Ergodic Channel and Quasi-Static Channel

Figure 2.9c shows a two-by-two antenna system. The transmission of a data and the received vector can be modeled in general as:

$$\begin{aligned} \varvec{y}_t = \varvec{H}_t \cdot \varvec{s}_t + \varvec{n}_t , \end{aligned}$$
(2.35)

with \(\varvec{H}_t\) the channel matrix of dimension \(M_R \times M_T\) and \(\varvec{n}_t\) the noise vector of dimension \(M_R\). The entries in \(\varvec{H}_t\) can be modeled as independent, complex, zero-mean, unit variance, Gaussian random variables [8]. The presented channel model is again a time discrete model. In this model fading coefficients are represented by the matrix \(\varvec{H}_t \) which is in contrast to the already introduced AWGN channel in which no fading coefficients are present. The average transmit power \(E_S\) of each antenna is normalized to one, i.e. \(E\{ \varvec{s}_t \varvec{s}_t^H \}=\varvec{I} \) Footnote 2. We assume an additive Gaussian noise at each receive antenna, with \(E\{ \varvec{n}_t \varvec{n}_t^H \}=N_0\varvec{I} \). The signal-to-noise power at each receive antenna can be expressed as \(SNR=\frac{M_T E_S}{N_0}\). We have to distinguish two major cases for simulating the MIMO channel:

  • Quasi-static channel: \(\varvec{H}_t\) remains constant for a longer time period and is assumed to be static for one entire codeword of the channel code.

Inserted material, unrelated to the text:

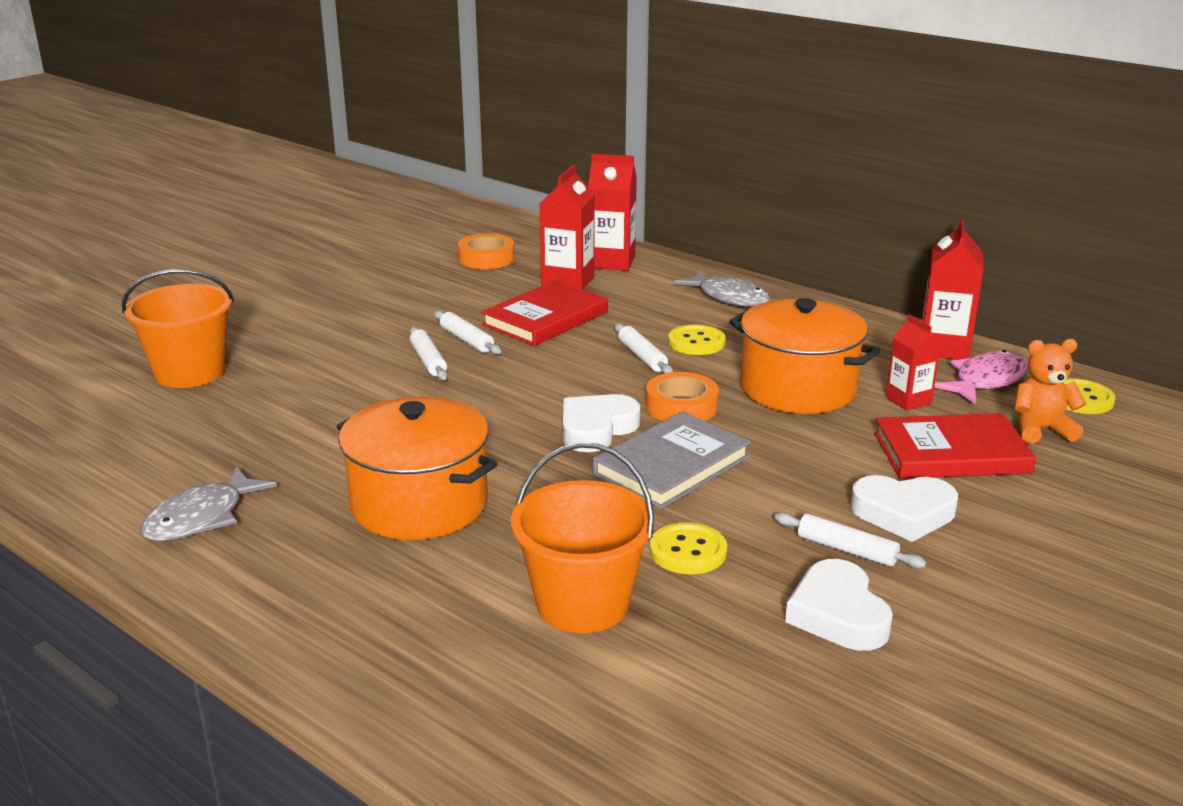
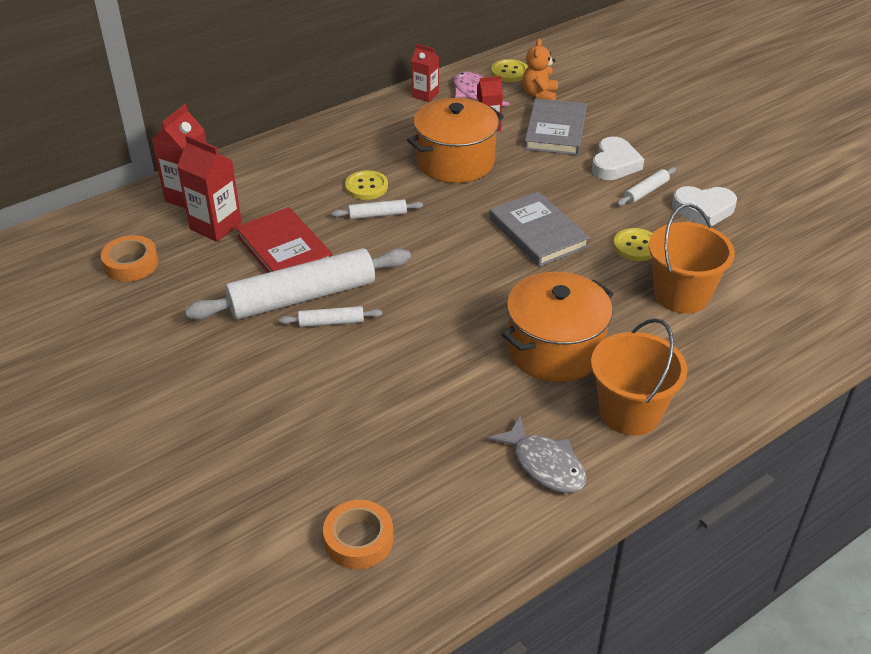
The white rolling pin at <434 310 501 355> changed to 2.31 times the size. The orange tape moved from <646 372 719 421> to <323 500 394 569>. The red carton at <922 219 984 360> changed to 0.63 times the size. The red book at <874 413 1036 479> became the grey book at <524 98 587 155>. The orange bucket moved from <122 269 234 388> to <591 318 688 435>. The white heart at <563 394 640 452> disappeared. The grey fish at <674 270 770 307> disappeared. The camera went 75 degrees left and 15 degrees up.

  • Ergodic channel: \(\varvec{H}_t\) changes in each time slot and successive time slots are statistically independent.

Assuming a quasi-static channel we cannot guarantee an error free transmission since we cannot average across multiple channel realizations. The fading coefficients of \( \varvec{H}_t \) could by chance prohibit a possible correction of the sent signal. Another definition of the channel capacity has to be used which is called outage capacity [9]. The outage capacity is associated with an outage probability \(P_{out}\) which defines the probability that the current channel capacity is smaller than the transmission rate \(R\).

$$\begin{aligned} P_{out}=P(C(\rho )<R) \end{aligned}$$
(2.36)

\(C(\rho )\) defines the capacity of a certain channel realization with the signal-to-noise \(\rho \) of the current fading coefficients. The outage probability can be tracked via Monte-Carlo simulations. The capacity \(C\) of a given channel model differs for a quasi-static or ergodic channel.

For ergodic channels the capacity is higher as shown in [9]. The capacity \(C\) for an ergodic channel can be calculated as expectation via the single channel realizations:

$$\begin{aligned} C=E \left\{ {\mathrm{log}}_{2}\mathrm{{det}}\left( {\varvec{I}}+\frac{{ SNR}}{M_T}\cdot {\varvec{H_tH_t^H}} \right) \right\} \quad [{ bits}/s/Hz]. \end{aligned}$$
(2.37)

\(SNR\) is the physically measured signal-to-noise ratio at each receive antenna. Assuming an ergodic channel the channel capacity increases linearly with \(min(M_T,M_R)\). Transmission rates near MIMO channel capacity can be achieved by a bit-interleaved coded MIMO system. The resulting BICM-MIMO systems and the challenges for designing an appropriate MIMO detector are shown in Chap. 8. A comprehensive overview of MIMO communications can be found in [8].